Пользуясь тем, что Онин должен княгине, Ченский, как ее наследник, требует немедленной уплаты долга, в противном же случае грозит посадить Онина в тюрьму. Тут-то выказывается весь идеализм Онина. Он начинает с того, что резонирует: «Уплачивать долги непременно нужно; не уплачивать их – значит воровать особенным образом». Но вслед за тем, когда Ченский обращается к нему с требованием уплаты, Онин умиленно возражает: «Позвольте вам сказать, что если бы княгиня жила, то она простила бы мне долг. Она часто намекала мне об этом в письмах». Ну, скажите, не восхитительный ли это идеализм! Ничего не имея, занимать у богатой родственницы тридцать тысяч, с тою надеждою, что она простит долг! Это такая высота идеализма, до которой, кроме Онина, только и мог возвыситься г. Ю. Савич в «Атенее». Г-н Савич, с своей стороны, тоже находит, что есть такой предел, за которым ни расчета, ни ума не нужно, а нужно только какое-то чувство, бесформенное и беспредельное.

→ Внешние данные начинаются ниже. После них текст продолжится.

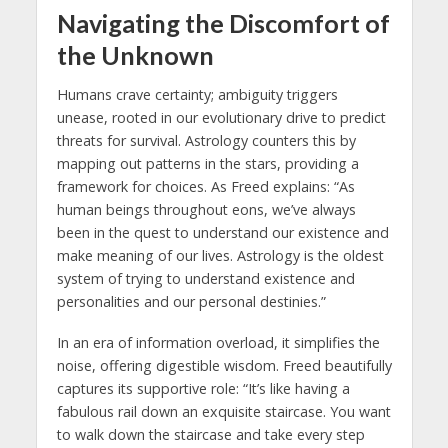
Navigating the Discomfort of
the Unknown
Humans crave certainty; ambiguity triggers
unease, rooted in our evolutionary drive to predict
threats for survival. Astrology counters this by
mapping out patterns in the stars, providing a
framework for choices. As Freed explains: “As
human beings throughout eons, we’ve always
been in the quest to understand our existence and
make meaning of our lives. Astrology is the oldest
system of trying to understand existence and
personalities and our personal destinies.”
In an era of information overload, it simplifies the
noise, offering digestible wisdom. Freed beautifully
captures its supportive role: “It’s like having a
fabulous rail down an exquisite staircase. You want
to walk down the staircase and take every step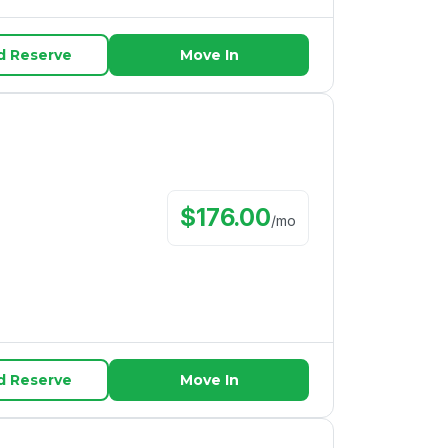
d Reserve
Move In
$
176.00
/
mo
d Reserve
Move In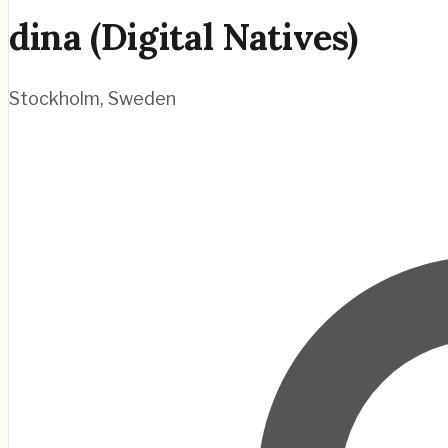
dina (Digital Natives)
Stockholm
,
Sweden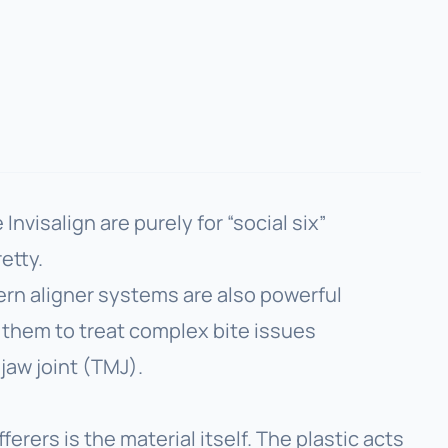
nvisalign are purely for “social six”
etty.
ern aligner systems are also powerful
e them to treat complex bite issues
jaw joint (TMJ).
erers is the material itself. The plastic acts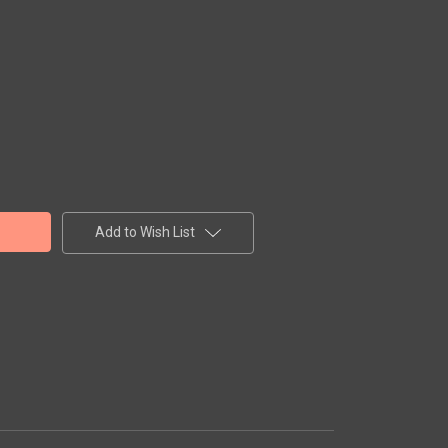
Add to Wish List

Вот его слова:

 

 

 

Там, где оканчивается ум человеческий, начинается чувство как продолжение ума, как настойчивое, но тщетное (увы!) стремление его к фигуральному (по реторике Кошанского?) выражению какой-нибудь идеи, по свойству своему не совместимой ни с чем, что предполагает ограничение, и переходящей поэтому в нечто бесформенное и беспредельное. (Ясно ли: отдача долга предполагает ограничение идеи займа; поэтому в чувствах Онина уплата и несовместима с займом!) Оно не ищет фактов, не требует теорий; в самом себе несет оно истину, веру (в то, что долг простят), любовь, и верит, и любит, без отрицания, без пояснений. (Действительно, Онин верил прощению долга по одним намекам в письмах княгини.)

 

 

Так вот этим-то высоким чувством (неизвестно почему называемым у г. Савича религиозным) и руководится Онин. Но Ченский, в качестве материалиста, соглашается простить долг только в таком случае, ежели Онин отдаст за него дочь. Онин уговаривает дочь, но та не соглашается. Вследствие того задолжавшего профессора тащат в тюрьму. Но тут является бывшая горничная княгини Лапиной, Дарья Семеновна Тюмина, с которою Ченский, живя у княгини, имел связь – для дешевизны, как он выражается, и с которою прижил семерых детей.